[Dataset items]
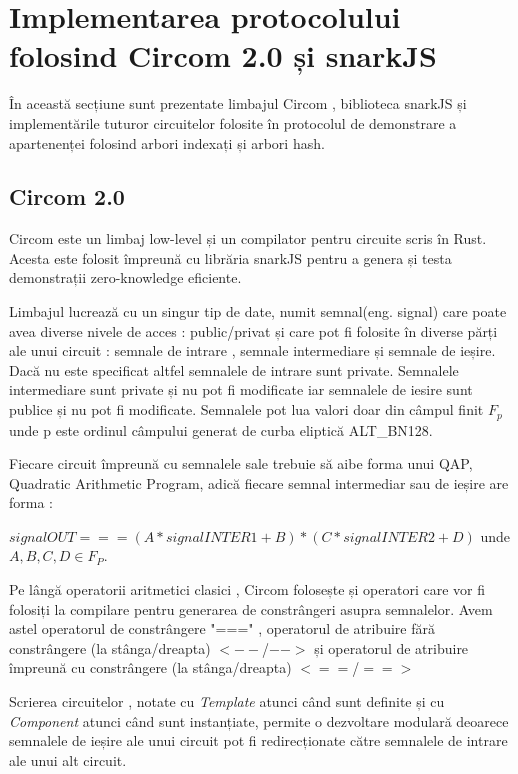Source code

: \documentclass[12pt, letterpaper]{article}
\begin{document}
\section{Implementarea protocolului folosind Circom 2.0 și snarkJS}

În această secțiune sunt prezentate limbajul Circom , biblioteca snarkJS și implementările tuturor circuitelor folosite în protocolul de demonstrare a apartenenței folosind arbori indexați și arbori hash.

\subsection{Circom 2.0}

Circom este un limbaj low-level și un compilator pentru circuite scris în Rust. Acesta este folosit împreună cu librăria snarkJS pentru a genera și testa demonstrații zero-knowledge eficiente.

Limbajul lucrează cu un singur tip de date, numit semnal(eng. signal) care poate avea diverse nivele de acces : public/privat și care pot fi folosite în diverse părți ale unui circuit : semnale de intrare , semnale intermediare și semnale de ieșire. Dacă nu este specificat altfel semnalele de intrare sunt private. Semnalele intermediare sunt private și nu pot fi modificate iar semnalele de iesire sunt publice și nu pot fi modificate. Semnalele pot lua valori doar din câmpul finit $F_p$ unde p este ordinul câmpului generat de curba eliptică ALT\_BN128.\cite{eip196}

Fiecare circuit împreună cu semnalele sale trebuie să aibe forma unui QAP, Quadratic Arithmetic Program, adică fiecare semnal intermediar sau de ieșire are forma : 

$signalOUT === (A*signalINTER1+B)*(C*signalINTER2+D)$
unde $A,B,C,D \in F_P$.

Pe lângă operatorii aritmetici clasici , Circom folosește și operatori care vor fi folosiți la compilare pentru generarea de constrângeri asupra semnalelor. Avem astel operatorul de constrângere "===" , operatorul de atribuire fără constrângere (la stânga/dreapta) $<--$/$-->$ și operatorul de atribuire împreună cu constrângere (la stânga/dreapta) $<==$/$==>$


Scrierea circuitelor , notate cu \emph{Template} atunci când sunt definite și cu \emph{Component} atunci când sunt instanțiate, permite o dezvoltare modulară deoarece semnalele de ieșire ale unui circuit pot fi redirecționate către semnalele de intrare ale unui alt circuit.
\end{document}
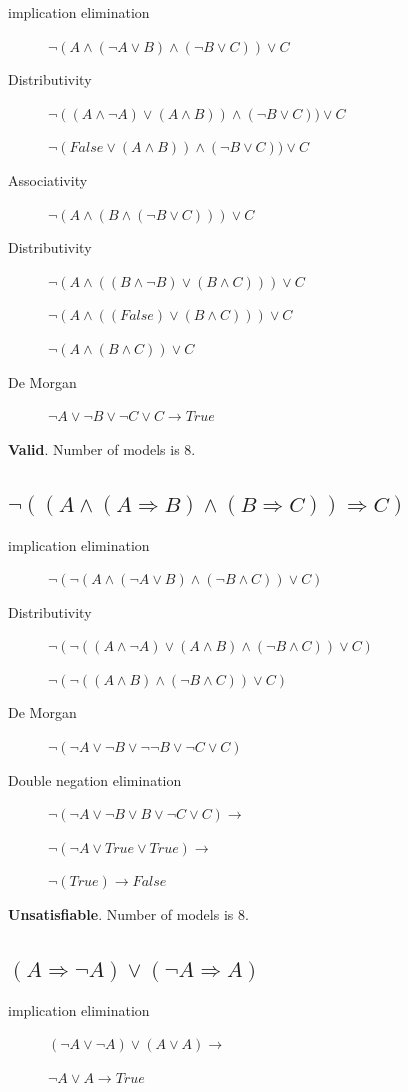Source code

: \documentclass{article}                     %
\newcommand{\nt}[1]{\neg #1}
\begin{document}
	\begin{description}
		\item [implication elimination]
		$ \neg (A \land (\nt{A} \lor B) \land (\nt{B} \lor C)) \lor C  $
		\item [Distributivity]
		$ \neg ((A \land \nt{A}) \lor (A \land B)) \land (\nt{B} \lor C)) \lor C  $
		
		$ \neg (False \lor (A \land B)) \land (\nt{B} \lor C)) \lor C  $
		\item [Associativity]
		$ \neg (A \land (B \land (\nt{B} \lor C))) \lor C  $
		\item [Distributivity]
		$ \neg (A \land ((B \land \nt{B}) \lor (B \land C))) \lor C  $
		
		$ \neg (A \land ((False) \lor (B \land C))) \lor C  $

		$ \neg (A \land (B \land C)) \lor C  $
		\item[De Morgan]
		$ \nt{A} \lor \nt{B} \lor \nt{C} \lor C \rightarrow True $
	\end{description}

		\textbf{Valid}.  Number of models is 8.

	\subsection{$ \neg ((A \land (A \Rightarrow B) \land (B \Rightarrow C)) \Rightarrow C )$}
	\begin{description}
		\item[implication elimination] 	$ \neg (\neg(A \land (\nt{A} \lor B) \land (\nt{B} \land C)) \lor C )$
		\item[Distributivity]  $ \neg (\neg((A \land \nt{A}) \lor (A \land B) \land (\nt{B} \land C)) \lor C )$
		
		$ \neg (\neg((A \land B) \land (\nt{B} \land C)) \lor C )$
		\item[De Morgan] 		$ \neg (\nt{A} \lor \nt{B} \lor \nt{\nt{B}} \lor \nt{C} \lor C )$
		\item[Double negation elimination] $ \neg (\nt{A} \lor \nt{B} \lor B \lor \nt{C} \lor C ) \rightarrow $
		
		$ \neg (\nt{A} \lor True \lor True ) \rightarrow$
		
		$ \neg (True) \rightarrow False$
	\end{description}

	\textbf{Unsatisfiable}.  Number of models is 8.
	
	\subsection{$ (A\Rightarrow \nt{A}) \lor (\nt{A} \Rightarrow A) $}
		\begin{description}
		\item[implication elimination] $ (\nt{A} \lor \nt{A}) \lor (A \lor A) \rightarrow $
		
		$ \nt{A} \lor A \rightarrow True$
		
	\end{description}
\end{document}
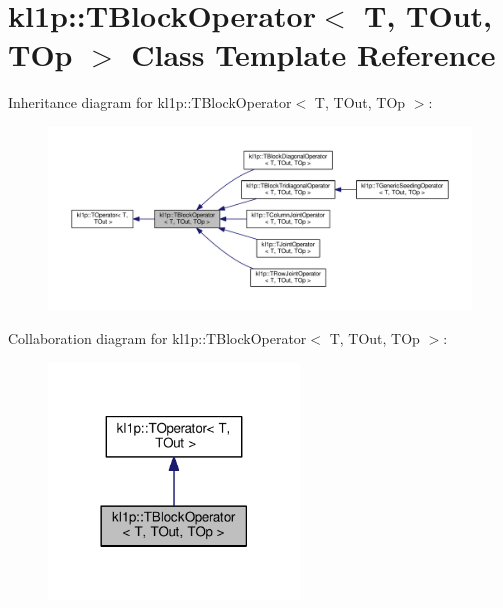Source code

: \hypertarget{classkl1p_1_1TBlockOperator}{}\section{kl1p\+:\+:T\+Block\+Operator$<$ T, T\+Out, T\+Op $>$ Class Template Reference}
\label{classkl1p_1_1TBlockOperator}


Inheritance diagram for kl1p\+:\+:T\+Block\+Operator$<$ T, T\+Out, T\+Op $>$\+:
\nopagebreak
\begin{figure}[H]
\begin{center}
\leavevmode
\includegraphics[width=350pt]{classkl1p_1_1TBlockOperator__inherit__graph}
\end{center}
\end{figure}


Collaboration diagram for kl1p\+:\+:T\+Block\+Operator$<$ T, T\+Out, T\+Op $>$\+:
\nopagebreak
\begin{figure}[H]
\begin{center}
\leavevmode
\includegraphics[width=189pt]{classkl1p_1_1TBlockOperator__coll__graph}
\end{center}
\end{figure}
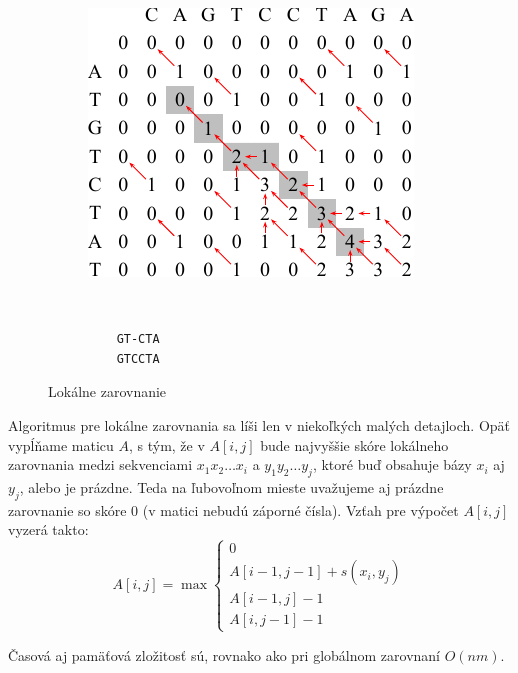 \begin{figure}[htp]
    \centering
    \begin{subfigure}[m]{0.5\textwidth}    
    \centering
    \includegraphics[width=\textwidth]{images/local_alignment}
    \end{subfigure}    
    ~
    \begin{subfigure}[m]{0.3\textwidth}    
    \centering
    \begin{verbatim}
    GT-CTA
    GTCCTA
    \end{verbatim}
    \end{subfigure}
    \caption{Lokálne zarovnanie}
    \label{fig:global_align}
\end{figure}

Algoritmus pre lokálne zarovnania sa líši len v niekoľkých malých detajloch. Opäť vypĺňame maticu $A$, s tým, že v $A[i,j]$ bude najvyššie skóre lokálneho zarovnania medzi sekvenciami $x_1x_2\dots x_i$ a $y_1y_2\dots y_j$, ktoré buď obsahuje bázy $x_i$ aj $y_j$, alebo je prázdne. Teda na ľubovoľnom mieste uvažujeme aj prázdne zarovnanie so skóre 0 (v matici nebudú záporné čísla). Vzťah pre výpočet $A[i,j]$ vyzerá takto:
$$A[i,j] = \max \left\{ 
\begin{array}{l}
0\\
A[i-1,j-1]+s(x_i, y_j)\\ 
A[i-1,j]-1\\
A[i,j-1]-1 
\end{array} \right.$$

Časová aj pamäťová zložitosť sú, rovnako ako pri globálnom zarovnaní $O(nm)$.

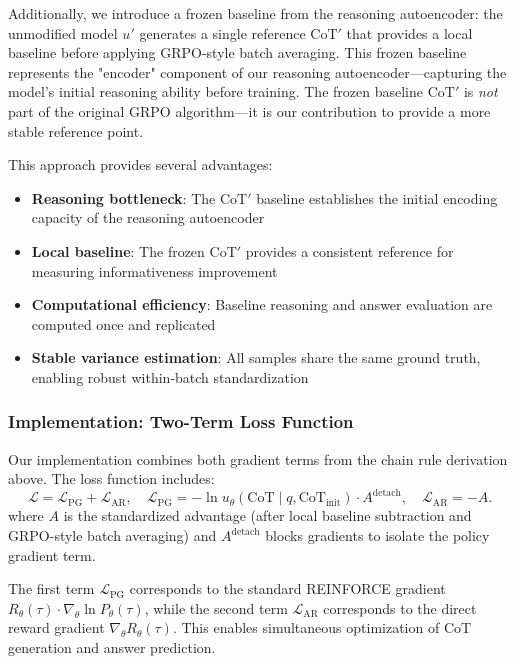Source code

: \documentclass{article} %
\begin{document}
Additionally, we introduce a frozen baseline from the reasoning autoencoder: the unmodified model $u'$ generates a single reference $\text{CoT}'$ that provides a local baseline before applying GRPO-style batch averaging. This frozen baseline represents the "encoder" component of our reasoning autoencoder—capturing the model's initial reasoning ability before training. The frozen baseline $\text{CoT}'$ is \emph{not} part of the original GRPO algorithm—it is our contribution to provide a more stable reference point.

This approach provides several advantages:
\begin{itemize}
    \item \textbf{Reasoning bottleneck}: The $\text{CoT}'$ baseline establishes the initial encoding capacity of the reasoning autoencoder
    \item \textbf{Local baseline}: The frozen $\text{CoT}'$ provides a consistent reference for measuring informativeness improvement
    \item \textbf{Computational efficiency}: Baseline reasoning and answer evaluation are computed once and replicated
    \item \textbf{Stable variance estimation}: All samples share the same ground truth, enabling robust within-batch standardization
\end{itemize}

\subsubsection{Implementation: Two-Term Loss Function}
\label{subsubsec:actor_rewards}
Our implementation combines both gradient terms from the chain rule derivation above. The loss function includes:
\[\mathcal{L}=\mathcal{L}_{\text{PG}}+\mathcal{L}_{\text{AR}},\quad
\mathcal{L}_{\text{PG}}=-\ln u_\theta(\text{CoT} \mid q, \text{CoT}_{\text{init}})\cdot A^{\text{detach}},\quad
\mathcal{L}_{\text{AR}}=-A.\]
where $A$ is the standardized advantage (after local baseline subtraction and GRPO-style batch averaging) and $A^{\text{detach}}$ blocks gradients to isolate the policy gradient term. 

The first term $\mathcal{L}_{\text{PG}}$ corresponds to the standard REINFORCE gradient $R_\theta(\tau) \cdot \nabla_\theta \ln P_\theta(\tau)$, while the second term $\mathcal{L}_{\text{AR}}$ corresponds to the direct reward gradient $\nabla_\theta R_\theta(\tau)$. This enables simultaneous optimization of CoT generation and answer prediction.
\end{document}
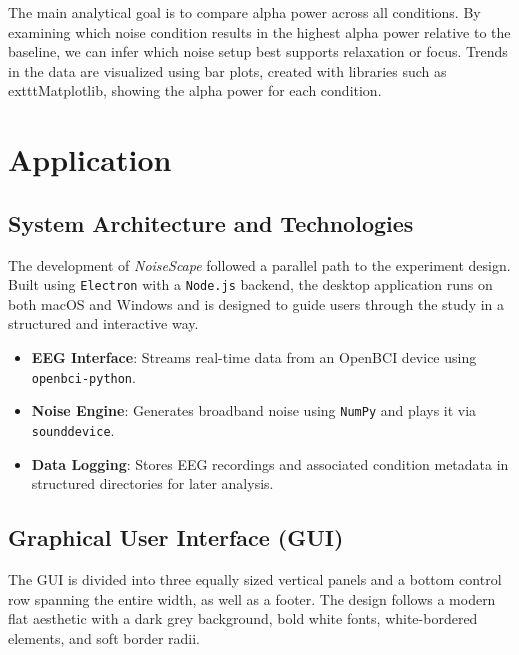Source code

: The main analytical goal is to compare alpha power across all conditions. By examining which noise condition results in the highest alpha power relative to the baseline, we can infer which noise setup best supports relaxation or focus. Trends in the data are visualized using bar plots, created with libraries such as 	exttt{Matplotlib}, showing the alpha power for each condition.






\section{Application}

\subsection{System Architecture and Technologies}

The development of \textit{NoiseScape} followed a parallel path to the experiment design. Built using \texttt{Electron} with a \texttt{Node.js} backend, the desktop application runs on both macOS and Windows and is designed to guide users through the study in a structured and interactive way.

\begin{itemize}
\item \textbf{EEG Interface}: Streams real-time data from an OpenBCI device using \texttt{openbci-python}.
\item \textbf{Noise Engine}: Generates broadband noise using \texttt{NumPy} and plays it via \texttt{sounddevice}.
\item \textbf{Data Logging}: Stores EEG recordings and associated condition metadata in structured directories for later analysis.
\end{itemize}

\subsection{Graphical User Interface (GUI)}

The GUI is divided into three equally sized vertical panels and a bottom control row spanning the entire width, as well as a footer. The design follows a modern flat aesthetic with a dark grey background, bold white fonts, white-bordered elements, and soft border radii.

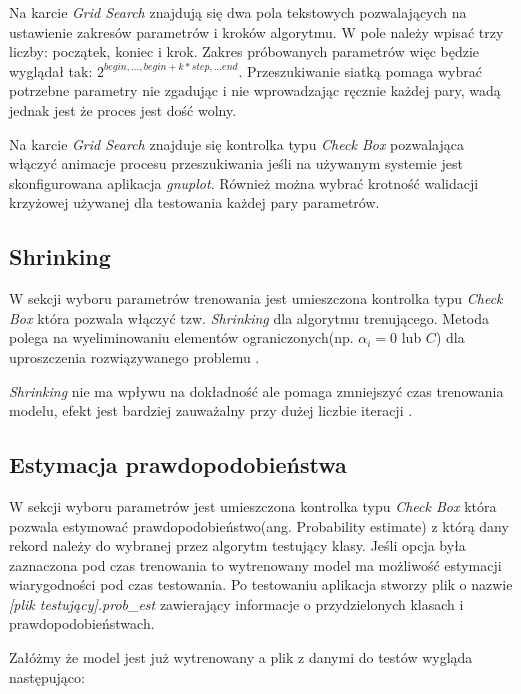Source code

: \documentclass[paper=a4, fontsize=11pt]{scrartcl} %
\numberwithin{equation}{section} %
\numberwithin{figure}{section} %
\begin{document}
    \par Na karcie \textit{Grid Search} znajdują się dwa pola tekstowych pozwalających na ustawienie
    zakresów parametrów i kroków algorytmu. W pole należy wpisać trzy liczby: początek, koniec
    i krok. Zakres próbowanych parametrów więc będzie wyglądał tak:
    $2^{begin,...,begin+k*step,...end}$. Przeszukiwanie siatką pomaga wybrać potrzebne
    parametry nie zgadując i nie wprowadzając ręcznie każdej pary, wadą jednak jest że proces
    jest dość wolny. 
    \par Na karcie \textit{Grid Search} znajduje się kontrolka typu \textit{Check Box}
    pozwalająca włączyć animacje procesu przeszukiwania jeśli na używanym systemie jest
    skonfigurowana aplikacja \textit{gnuplot}. Również można wybrać krotność walidacji
    krzyżowej używanej dla testowania każdej pary parametrów. 

\subsection{Shrinking}
    \par W sekcji wyboru parametrów trenowania jest umieszczona kontrolka typu \textit{Check
    Box} która pozwala włączyć tzw. \textit{Shrinking} dla algorytmu trenującego. Metoda polega na
    wyeliminowaniu elementów ograniczonych(np.  $\alpha_i = 0$ lub $C$) dla uproszczenia
    rozwiązywanego problemu \cite{CC01a}. 
    \par \textit{Shrinking} nie ma wpływu na dokładność ale pomaga zmniejszyć czas trenowania
    modelu, efekt jest bardziej zauważalny przy dużej liczbie iteracji \cite{libsvm_faq}.

\subsection{Estymacja prawdopodobieństwa}
    \par W sekcji wyboru parametrów jest umieszczona kontrolka typu \textit{Check Box} która
    pozwala estymować prawdopodobieństwo(ang. Probability estimate) z którą dany rekord należy do
    wybranej przez algorytm testujący klasy. Jeśli opcja była zaznaczona pod czas trenowania to
    wytrenowany model ma możliwość estymacji wiarygodności pod czas testowania. Po testowaniu
    aplikacja stworzy plik o nazwie \textit{[plik testujący].prob\_est} zawierający informacje
    o przydzielonych klasach i prawdopodobieństwach.
    \par Załóżmy że model jest już wytrenowany a plik z danymi do testów wygląda następująco:
\end{document}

- _INSTRUCTIONS TO FOLLOW_
Looking at the records, state how many lines contain "parametrów" and write nothing besides that number.

- _REPLY TO THE EXERCISE_
5